Estas equipas serão destacadas não só para lares com falta de recursos humanos “para a manutenção das actividades decorrente de baixas ou ausências por doença covid-19, quarentena e ou isolamento profiláctico”, mas também para instituições onde ocorram surtos de covid-19 que impliquem separar os utentes dos que não estão infectados. Os lares nessas condições devem remeter o pedido para os centros distritais, que avaliarão os requerimentos e definirão o número de profissionais necessários. Caberá, de seguida, à Cruz Vermelha constituir e accionar uma brigada em resposta.
Consultas de vigilância em risco

Noutra frente, mais discreta, a ministra da Saúde deu esta semana orientações para que médicos de família do agrupamento de centros de saúde do Barreiro fossem escalados para prestar apoio diário no lar São José, da Santa Casa da Misericórdia do Barreiro, onde um surto de covid-19 infectou mais de meia centena de pessoas e causou quatro mortes.

O presidente da União das Misericórdias Portuguesas, Manuel Lemos, disse na segunda-feira que “médicos do centro de saúde” do Barreiro se teriam “recusado a dar apoio” à instituição, à saída de uma reunião com o bastonário da Ordem dos Médicos convocada na sequência da polémica gerada pela auditoria no lar de idosos de Reguengos de Monsaraz.
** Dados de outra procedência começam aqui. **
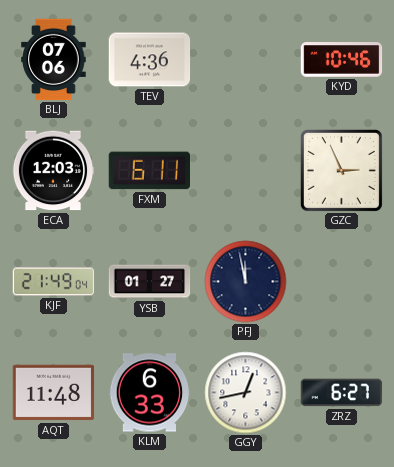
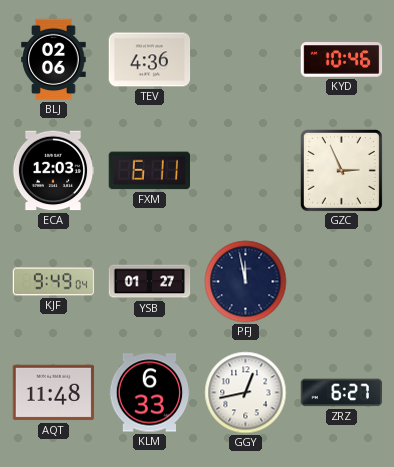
BLJ: 07:06 -> 02:06
KJF: 21:49 -> 9:49
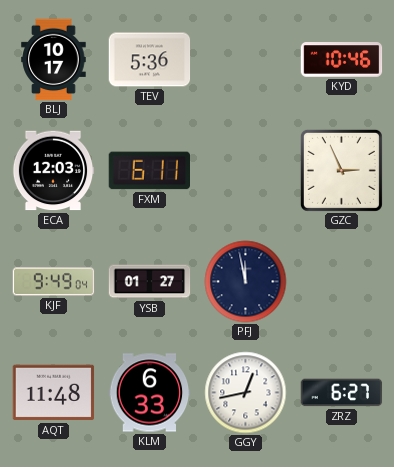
BLJ: 02:06 -> 10:17
TEV: 4:36 -> 5:36
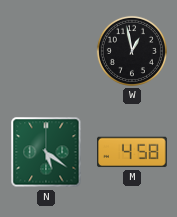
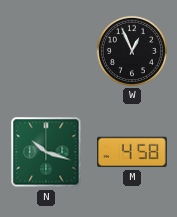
W: 12:58 -> 12:56
N: 5:21 -> 10:18
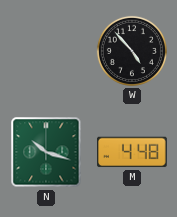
W: 12:56 -> 4:53
M: 4:58 -> 4:48
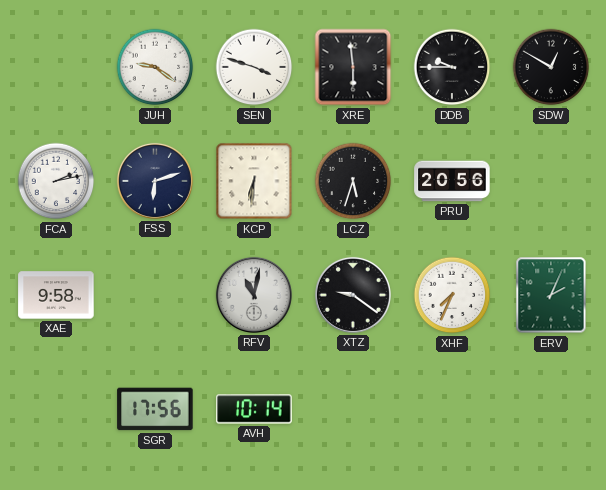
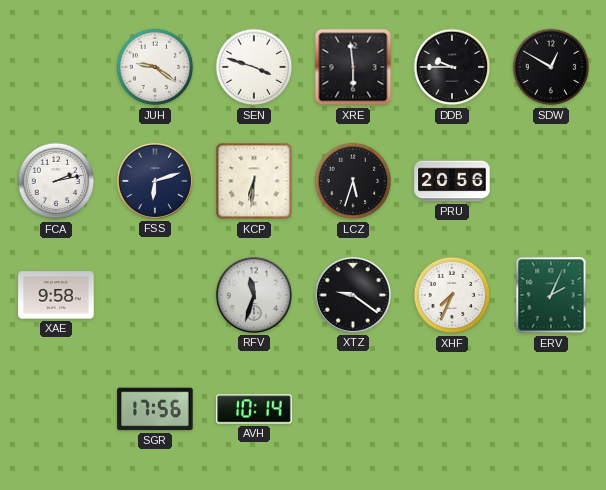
RFV: 11:02 -> 11:33
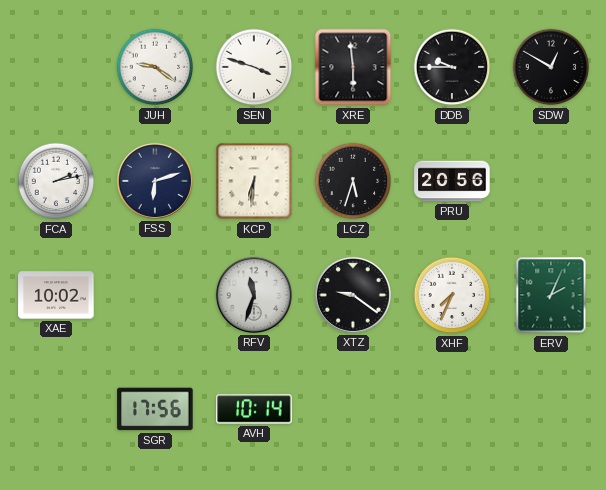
XAE: 9:58 -> 10:02
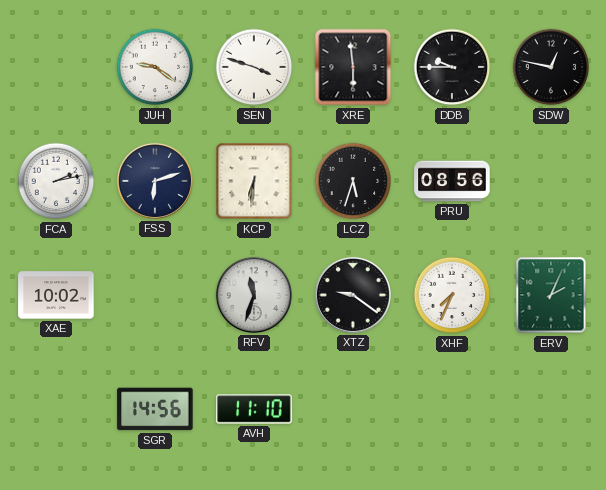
SDW: 12:50 -> 12:47
PRU: 20:56 -> 08:56
SGR: 17:56 -> 14:56
AVH: 10:14 -> 11:10
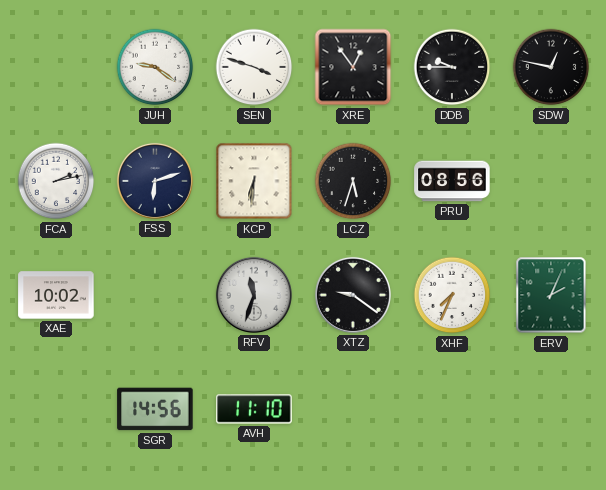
XRE: 5:59 -> 12:54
Mas a Administração regional de Saúde de Lisboa e Vale do Tejo desmentiu esta acusação, garantindo que os idosos foram acompanhados presencialmente por um médico e uma enfermeira do Agrupamento dos Centros de Saúde (ACES) Arco Ribeirinho “nos dias solicitados” pela provedora da instituição.

Desde quarta-feira, médicos de família de unidades de saúde familiar do Barreiro têm estado a ser escalados para prestar apoio clínico aos idosos infectados. As escalas foram marcadas até à próxima segunda-feira e os médicos, que vão da parte da tarde para o lar no seu horário normal, foram avisados de que, caso seja necessário e por falta de recursos, serão canceladas consultas de vigilância — que incluem atendimentos a grávidas, crianças, diabéticos ou hipertensos.

Foi a ministra da Saúde, que, na terça-feira – no mesmo dia em que, com o primeiro-ministro, se reuniu com o bastonário da Ordem dos Médicos –, pediu à responsável clínica pelo Agrupamento de Centros de Saúde que inclui o do Barreiro que esclarecesse se estava ser cumprido o seu despacho de Abril, lê-se num email a que o PÚBLICO acesso. Neste despacho, Marta Temido determinou que os médicos de família têm que acompanhar diariamente os residentes em lares de idosos infectados com covid-19 que não necessitam de internamento hospitalar. Os lares de idosos não são obrigados, por lei, a ter médicos, apenas têm que ter enfermeiros – um por cada 40 residentes e um por cada 20, no caso de estes serem dependentes. O PÚBLICO pediu esclarecimentos ao gabinete da ministra da Saúde que confirmou apenas que “tem mantido o acompanhamento do cumprimento” do despacho, “face a dificuldades pontuais suscitadas quanto à sua observância”.

Os dirigentes do Sindicato Independente dos Médicos (SIM) e a Federação Nacional dos Médicos já contestaram este “desvio” dos médicos dos centros de saúde para os lares de idosos da Santa Casa da Misericórdia. O presidente da FNAM, Noel Carrilho, diz que uma unidade de saúde familiar foi mesmo obrigada a deixar de atender utentes durante a tarde porque os dois médicos disponíveis tiveram que ir para o lar de idosos do Barreiro. Lamentando que os clínicos do SNS estejam a ser “obrigados a substituir os médicos do lar que foram de férias”, o secretário-geral do SIM, Roque da Cunha, defende que o despacho da ministra não se sobrepõe juridicamente ao que está definido no acordo colectivo de trabalho. A Ordem dos Médicos também está a estudar esta questão. O conflito ainda está longe de acabar.